● **WHAT IS ASKED**
Copy out the material word for word, from the line with "genus: Solanum" to the line with "common name: Trumpetweed", both of those included.

## Begin

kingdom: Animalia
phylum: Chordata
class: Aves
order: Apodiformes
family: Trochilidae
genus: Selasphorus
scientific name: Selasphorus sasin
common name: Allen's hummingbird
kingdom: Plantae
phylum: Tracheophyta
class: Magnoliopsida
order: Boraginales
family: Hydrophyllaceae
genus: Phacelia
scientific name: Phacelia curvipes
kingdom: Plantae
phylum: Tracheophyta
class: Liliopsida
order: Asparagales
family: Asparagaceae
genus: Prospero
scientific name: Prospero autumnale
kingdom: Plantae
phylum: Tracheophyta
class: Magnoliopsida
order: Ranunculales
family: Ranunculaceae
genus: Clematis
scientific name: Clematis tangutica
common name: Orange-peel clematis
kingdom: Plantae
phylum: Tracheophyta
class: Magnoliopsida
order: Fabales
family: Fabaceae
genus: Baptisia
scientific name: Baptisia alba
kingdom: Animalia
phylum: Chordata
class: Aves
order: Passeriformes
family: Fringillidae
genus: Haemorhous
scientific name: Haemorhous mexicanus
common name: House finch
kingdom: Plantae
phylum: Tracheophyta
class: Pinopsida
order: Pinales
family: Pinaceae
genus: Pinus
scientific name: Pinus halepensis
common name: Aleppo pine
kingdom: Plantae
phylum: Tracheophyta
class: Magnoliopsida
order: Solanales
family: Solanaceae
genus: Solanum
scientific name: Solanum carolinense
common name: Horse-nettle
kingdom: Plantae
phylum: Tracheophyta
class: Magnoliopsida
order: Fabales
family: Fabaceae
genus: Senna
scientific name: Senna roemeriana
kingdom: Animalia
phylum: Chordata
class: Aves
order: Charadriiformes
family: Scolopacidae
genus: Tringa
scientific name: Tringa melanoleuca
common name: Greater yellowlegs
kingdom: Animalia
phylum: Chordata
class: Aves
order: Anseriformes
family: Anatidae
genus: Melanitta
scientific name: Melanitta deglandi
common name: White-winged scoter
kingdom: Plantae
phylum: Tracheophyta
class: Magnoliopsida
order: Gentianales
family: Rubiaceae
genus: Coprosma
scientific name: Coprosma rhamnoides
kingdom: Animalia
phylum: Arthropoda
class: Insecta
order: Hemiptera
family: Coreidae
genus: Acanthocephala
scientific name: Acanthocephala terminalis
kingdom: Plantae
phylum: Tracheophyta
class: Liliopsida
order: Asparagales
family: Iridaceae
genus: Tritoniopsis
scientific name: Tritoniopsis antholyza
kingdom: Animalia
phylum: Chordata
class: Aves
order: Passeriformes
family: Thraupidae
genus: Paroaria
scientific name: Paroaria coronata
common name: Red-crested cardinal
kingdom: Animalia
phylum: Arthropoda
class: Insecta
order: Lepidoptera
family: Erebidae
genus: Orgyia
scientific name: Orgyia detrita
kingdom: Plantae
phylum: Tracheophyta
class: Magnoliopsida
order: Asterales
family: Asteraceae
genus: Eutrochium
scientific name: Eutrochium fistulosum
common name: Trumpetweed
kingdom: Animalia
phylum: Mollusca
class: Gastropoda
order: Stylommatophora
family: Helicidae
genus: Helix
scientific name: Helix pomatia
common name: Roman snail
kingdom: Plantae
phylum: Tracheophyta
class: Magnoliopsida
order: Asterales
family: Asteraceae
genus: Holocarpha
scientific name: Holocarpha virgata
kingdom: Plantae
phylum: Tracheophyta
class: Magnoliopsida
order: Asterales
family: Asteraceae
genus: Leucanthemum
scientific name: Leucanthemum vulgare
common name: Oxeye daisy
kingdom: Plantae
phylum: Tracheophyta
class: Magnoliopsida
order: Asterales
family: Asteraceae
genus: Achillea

## End

● **RESULT**
genus: Solanum
scientific name: Solanum carolinense
common name: Horse-nettle
kingdom: Plantae
phylum: Tracheophyta
class: Magnoliopsida
order: Fabales
family: Fabaceae
genus: Senna
scientific name: Senna roemeriana
kingdom: Animalia
phylum: Chordata
class: Aves
order: Charadriiformes
family: Scolopacidae
genus: Tringa
scientific name: Tringa melanoleuca
common name: Greater yellowlegs
kingdom: Animalia
phylum: Chordata
class: Aves
order: Anseriformes
family: Anatidae
genus: Melanitta
scientific name: Melanitta deglandi
common name: White-winged scoter
kingdom: Plantae
phylum: Tracheophyta
class: Magnoliopsida
order: Gentianales
family: Rubiaceae
genus: Coprosma
scientific name: Coprosma rhamnoides
kingdom: Animalia
phylum: Arthropoda
class: Insecta
order: Hemiptera
family: Coreidae
genus: Acanthocephala
scientific name: Acanthocephala terminalis
kingdom: Plantae
phylum: Tracheophyta
class: Liliopsida
order: Asparagales
family: Iridaceae
genus: Tritoniopsis
scientific name: Tritoniopsis antholyza
kingdom: Animalia
phylum: Chordata
class: Aves
order: Passeriformes
family: Thraupidae
genus: Paroaria
scientific name: Paroaria coronata
common name: Red-crested cardinal
kingdom: Animalia
phylum: Arthropoda
class: Insecta
order: Lepidoptera
family: Erebidae
genus: Orgyia
scientific name: Orgyia detrita
kingdom: Plantae
phylum: Tracheophyta
class: Magnoliopsida
order: Asterales
family: Asteraceae
genus: Eutrochium
scientific name: Eutrochium fistulosum
common name: Trumpetweed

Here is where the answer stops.